## Source text
START
# CIA disbands unit set up to hunt for bin Laden



## The Bread Guy (4 Jul 2006)

Shared in accordance with the "fair dealing" provisions, Section 29, of the Copyright Act - http://www.cb-cda.gc.ca/info/act-e.html#rid-33409

*CIA disbands unit set up to hunt for bin Laden *  
David Morgan, Reuters, 4 Jul 06
http://tinyurl.com/mhppg 

*C.I.A. Closes Unit Focused on Capture of bin Laden  * 
MARK MAZZETTI, New York Times, 4 Jul 06
http://www.nytimes.com/2006/07/04/washington/04intel.html?_r=1&oref=slogin

WASHINGTON (Reuters) - The CIA has disbanded a unit set up in the 1990s to oversee the spy agency's hunt for Osama bin Laden and transferred its duties to broader operations that track Islamist militant groups, a U.S. intelligence official said on Tuesday.

The bin Laden unit, codenamed Alec Station, became less valuable as a separate operation as counterterrorism operations eliminated top al Qaeda operatives and the movement's focus shifted more to regional networks of militants, said the official, who spoke on condition of anonymity.

"Al Qaeda is no longer the hierarchical organisation that it was before 9-11. Three-quarters of its senior leaders have been killed or captured," said the official, referring to the U.S.-led response to the September 11 attacks.

"What you have had since 9-11 is growth in the Islamic jihadist movement around the world among groups and individuals who may be associated with al Qaeda, and may have financial and operation links with al Qaeda, but have no command and control relationship with it," he added.

The official described the ending of the bin Laden unit as a "reallocation of resources" within the CIA's Counterterrorism Centre. But he said the spy agency still has staff devoted full time to the tracking and analysis of intelligence related to bin Laden and other senior al Qaeda leaders.
END
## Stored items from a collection
START
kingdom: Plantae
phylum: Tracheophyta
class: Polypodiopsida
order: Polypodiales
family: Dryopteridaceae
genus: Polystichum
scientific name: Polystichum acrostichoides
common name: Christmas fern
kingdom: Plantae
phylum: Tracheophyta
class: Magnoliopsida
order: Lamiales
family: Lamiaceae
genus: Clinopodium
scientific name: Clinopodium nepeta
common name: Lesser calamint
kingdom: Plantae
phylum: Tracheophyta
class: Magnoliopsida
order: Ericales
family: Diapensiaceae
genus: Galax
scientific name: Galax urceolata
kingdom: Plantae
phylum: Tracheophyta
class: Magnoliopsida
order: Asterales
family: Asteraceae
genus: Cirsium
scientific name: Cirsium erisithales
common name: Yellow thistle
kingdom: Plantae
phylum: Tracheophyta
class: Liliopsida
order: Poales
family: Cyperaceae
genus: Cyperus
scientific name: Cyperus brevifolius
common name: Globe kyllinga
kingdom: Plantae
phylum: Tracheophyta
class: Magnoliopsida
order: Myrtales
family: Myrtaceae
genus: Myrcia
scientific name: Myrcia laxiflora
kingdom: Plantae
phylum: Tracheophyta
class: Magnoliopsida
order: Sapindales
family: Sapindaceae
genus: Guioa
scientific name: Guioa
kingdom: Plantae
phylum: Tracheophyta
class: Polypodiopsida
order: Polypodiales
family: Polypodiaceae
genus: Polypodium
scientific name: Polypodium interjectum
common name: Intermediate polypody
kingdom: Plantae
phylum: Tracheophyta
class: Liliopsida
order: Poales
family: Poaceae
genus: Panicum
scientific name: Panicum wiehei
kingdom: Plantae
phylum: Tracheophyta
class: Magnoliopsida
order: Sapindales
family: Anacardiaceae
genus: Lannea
END
## Prompt 1
In the news report on the CIA's bin Laden unit, what was the unit's codename?
## Prompt 2
Write the next part of the news report on the CIA's bin Laden unit, starting after its last sentence.
The records come from a different source than the text.

## Exercise answer 1
Alec Station

## Exercise answer 2
"The bin Laden effort has been absorbed into a larger effort. It's now one part of an effort that looks at all of these jihadist organisations," the official said.

Alec Station, established in 1996 after bin Laden's initial calls for global jihad, employed about two dozen people. The operation was bolstered after the September 11 attacks on New York and Washington that killed about 3,000 people.

The New York Times reported on Tuesday that the bin Laden unit was disbanded late last year and quoted its first director, author Michael Scheuer, as predicting the move would denigrate the CIA's effort to find bin Laden.

Bin Laden and his second-in-command, Ayman al-Zawahri, are believed hiding in the mountains along the Afghanistan-Pakistan border.

John Negroponte, the U.S. director of national intelligence, told the Senate in February that al Qaeda was a "battered" organisation but that it remained the top concern for the intelligence community.

Negroponte noted the rise of other organisations inspired by al Qaeda. But he told the Senate Select Committee on Intelligence: "These groups pose less danger to the United States homeland than does al Qaeda, but they increasingly threaten our allies and interests abroad and are working to expand their reach and capabilities."

The Times said the decision to close the CIA's bin Laden unit was made by former Counterterrorism Centre chief Robert Grenier, who decided the agency needed to reorganise to better address constant changes in terrorist organisations.


----------



## Centurian1985 (6 Jul 2006)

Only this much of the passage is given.